Similar to Option, Either configuration uses two suffix fragments: C1 for a Left value, and C2 for a Right value.

For example, if your app has the following configuration:

  final case class EitherConfig(
    choice: Either[String, Endpoint]
  )

  object EitherConfig {
    implicit def configured[F[_] : Monad]: Configured[F, EitherConfig] =
      Configured[F, Either[String, Endpoint]].withSuffix("CHOICE")
      .map(EitherConfig.apply)
  }

then loading it via:

      Configured[IO, AppConfig]
        .value("MYAPP")
        .run(Environment.fromEnvVars)

with the environment variables:

export MYAPP_CHOICE_C1=someAppName

would yield the following instance of EitherConfig:

      EitherConfig(
        Left("someAppName")
      )

but with the environment variables:

export MYAPP_CHOICE_C2_HOST=12.23.34.45
export MYAPP_CHOICE_C2_PORT=6789

would yield the following instance of EitherConfig:

      EitherConfig(
        Right(Endpoint("12.23.34.45,6789"))
      )

Supporting new primitive types

A Configured typeclass instance is available for any type that has an instance of the Conversion typeclass. To support another primitive type, such as a Java enum, create an instance of Conversion.

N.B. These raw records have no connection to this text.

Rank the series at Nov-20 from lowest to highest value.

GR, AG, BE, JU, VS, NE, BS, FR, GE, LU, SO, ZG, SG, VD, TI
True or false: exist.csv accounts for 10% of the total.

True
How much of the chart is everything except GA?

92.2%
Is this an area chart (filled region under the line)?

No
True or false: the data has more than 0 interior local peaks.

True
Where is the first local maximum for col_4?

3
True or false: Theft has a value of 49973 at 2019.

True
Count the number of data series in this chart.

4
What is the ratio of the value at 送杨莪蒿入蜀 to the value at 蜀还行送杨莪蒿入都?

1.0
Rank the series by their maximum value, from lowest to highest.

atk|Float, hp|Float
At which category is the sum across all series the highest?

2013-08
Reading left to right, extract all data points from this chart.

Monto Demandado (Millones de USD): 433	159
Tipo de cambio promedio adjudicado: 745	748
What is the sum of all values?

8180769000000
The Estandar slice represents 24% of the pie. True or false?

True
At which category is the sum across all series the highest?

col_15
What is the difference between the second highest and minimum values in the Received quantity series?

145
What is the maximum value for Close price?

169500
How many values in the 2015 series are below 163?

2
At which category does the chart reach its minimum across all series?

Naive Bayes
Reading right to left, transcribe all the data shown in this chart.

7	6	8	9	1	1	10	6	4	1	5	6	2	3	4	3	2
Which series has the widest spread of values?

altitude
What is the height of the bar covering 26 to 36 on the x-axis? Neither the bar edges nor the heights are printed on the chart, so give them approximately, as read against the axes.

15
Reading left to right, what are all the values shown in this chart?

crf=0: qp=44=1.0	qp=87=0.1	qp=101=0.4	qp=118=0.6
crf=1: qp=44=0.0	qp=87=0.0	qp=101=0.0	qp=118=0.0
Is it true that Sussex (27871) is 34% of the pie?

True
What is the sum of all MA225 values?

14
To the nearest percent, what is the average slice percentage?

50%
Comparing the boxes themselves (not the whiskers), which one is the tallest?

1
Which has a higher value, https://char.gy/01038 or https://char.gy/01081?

For example, for AWS's Regions enum:

object ConfigSupportAws {
  implicit def conversionRegion: Conversion[Regions] =
    (s: String) => Either.catchNonFatal(Regions.fromName(s))
      .leftMap(_ => s"invalid region $s")

  def configuredRegion[F[_]](defaultRegion: Regions)(implicit F: Applicative[F]): Configured[F, Regions] =
    Configured[F, Option[Regions]]
      .map(_.getOrElse(defaultRegion))
}

Supporting newtypes

Newtypes that wrap an underlying type can easily be created by converting the underlying type and mapping to the newtype.

For example:

  final case class Latitude(value: Double) extends AnyVal

  object Latitude {
    implicit def conversion: Conversion[Latitude] =
      Conversion[Double].map(Latitude.apply)
  }

Supporting other effects

List, Option, and Either are currently supported. You can add support to your configuration module for other effects such as NonEmptyList etc.

Environment options

Although configuration values are typically read from environment variables, they can be read from any source that provides an instance of Environment:

trait Environment {
  def get(key: String): Option[String]
}

Environment.fromEnvVars provides normal access to environment variables. Environment.fromMap(map: Map[String, String]) uses a prepopulated map of values, which is useful for unit testing.

Error reporting

The library is invoked with the Environment instance injected via Reader Monad, and returns a ValidatedNec[ConfiguredError, A]. Composition of Configured instances is done using applicative combination, eg

  implicit def configuredf[F[_]](implicit F: Applicative[F]): Configured[F, Endpoint] = (
    Configured[F, String].withSuffix("HOST"),
    Configured[F, Int].withSuffix("PORT")
  ).mapN(Endpoint.apply)

This means that if configuration errors are present, all errors are reported, rather than bailing at the first error discovered.